[Data excerpts]
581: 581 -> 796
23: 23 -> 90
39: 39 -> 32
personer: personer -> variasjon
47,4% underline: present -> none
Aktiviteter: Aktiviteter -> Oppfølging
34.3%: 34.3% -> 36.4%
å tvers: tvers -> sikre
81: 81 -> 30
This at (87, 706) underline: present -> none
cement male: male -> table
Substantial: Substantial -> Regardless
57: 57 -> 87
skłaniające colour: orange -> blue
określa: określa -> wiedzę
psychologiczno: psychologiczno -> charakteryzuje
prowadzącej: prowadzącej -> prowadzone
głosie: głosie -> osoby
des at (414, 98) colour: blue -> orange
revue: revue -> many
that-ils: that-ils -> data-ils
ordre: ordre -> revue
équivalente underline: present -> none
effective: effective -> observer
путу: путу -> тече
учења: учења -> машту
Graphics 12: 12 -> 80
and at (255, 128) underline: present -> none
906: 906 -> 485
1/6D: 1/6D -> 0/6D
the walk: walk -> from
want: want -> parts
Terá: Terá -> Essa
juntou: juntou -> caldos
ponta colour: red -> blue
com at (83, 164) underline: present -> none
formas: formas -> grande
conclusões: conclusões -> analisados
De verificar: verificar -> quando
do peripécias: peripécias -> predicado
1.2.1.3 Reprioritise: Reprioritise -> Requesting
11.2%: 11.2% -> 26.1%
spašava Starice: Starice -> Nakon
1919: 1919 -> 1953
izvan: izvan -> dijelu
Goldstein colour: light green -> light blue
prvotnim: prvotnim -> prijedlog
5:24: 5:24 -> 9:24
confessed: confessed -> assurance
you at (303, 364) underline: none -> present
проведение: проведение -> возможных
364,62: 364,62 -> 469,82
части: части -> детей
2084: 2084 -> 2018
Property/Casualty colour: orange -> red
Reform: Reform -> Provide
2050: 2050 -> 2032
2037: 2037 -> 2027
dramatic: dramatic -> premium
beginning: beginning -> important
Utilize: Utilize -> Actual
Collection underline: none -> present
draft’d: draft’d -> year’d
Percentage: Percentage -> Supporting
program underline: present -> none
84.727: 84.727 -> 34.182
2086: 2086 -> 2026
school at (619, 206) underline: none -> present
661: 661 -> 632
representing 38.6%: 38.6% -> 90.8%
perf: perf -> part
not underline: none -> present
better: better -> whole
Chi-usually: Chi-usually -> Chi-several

● BRIEF: Starting at the first line of the items and ending at the line that contains "and at (255, 128) underline: present -> none", output those lines as a Markdown table with the columns Row and Line, skipping any blank lines.

● RESPONSE:
| Row | Line |
|---|---|
| 1 | 581: 581 -> 796 |
| 2 | 23: 23 -> 90 |
| 3 | 39: 39 -> 32 |
| 4 | personer: personer -> variasjon |
| 5 | 47,4% underline: present -> none |
| 6 | Aktiviteter: Aktiviteter -> Oppfølging |
| 7 | 34.3%: 34.3% -> 36.4% |
| 8 | å tvers: tvers -> sikre |
| 9 | 81: 81 -> 30 |
| 10 | This at (87, 706) underline: present -> none |
| 11 | cement male: male -> table |
| 12 | Substantial: Substantial -> Regardless |
| 13 | 57: 57 -> 87 |
| 14 | skłaniające colour: orange -> blue |
| 15 | określa: określa -> wiedzę |
| 16 | psychologiczno: psychologiczno -> charakteryzuje |
| 17 | prowadzącej: prowadzącej -> prowadzone |
| 18 | głosie: głosie -> osoby |
| 19 | des at (414, 98) colour: blue -> orange |
| 20 | revue: revue -> many |
| 21 | that-ils: that-ils -> data-ils |
| 22 | ordre: ordre -> revue |
| 23 | équivalente underline: present -> none |
| 24 | effective: effective -> observer |
| 25 | путу: путу -> тече |
| 26 | учења: учења -> машту |
| 27 | Graphics 12: 12 -> 80 |
| 28 | and at (255, 128) underline: present -> none |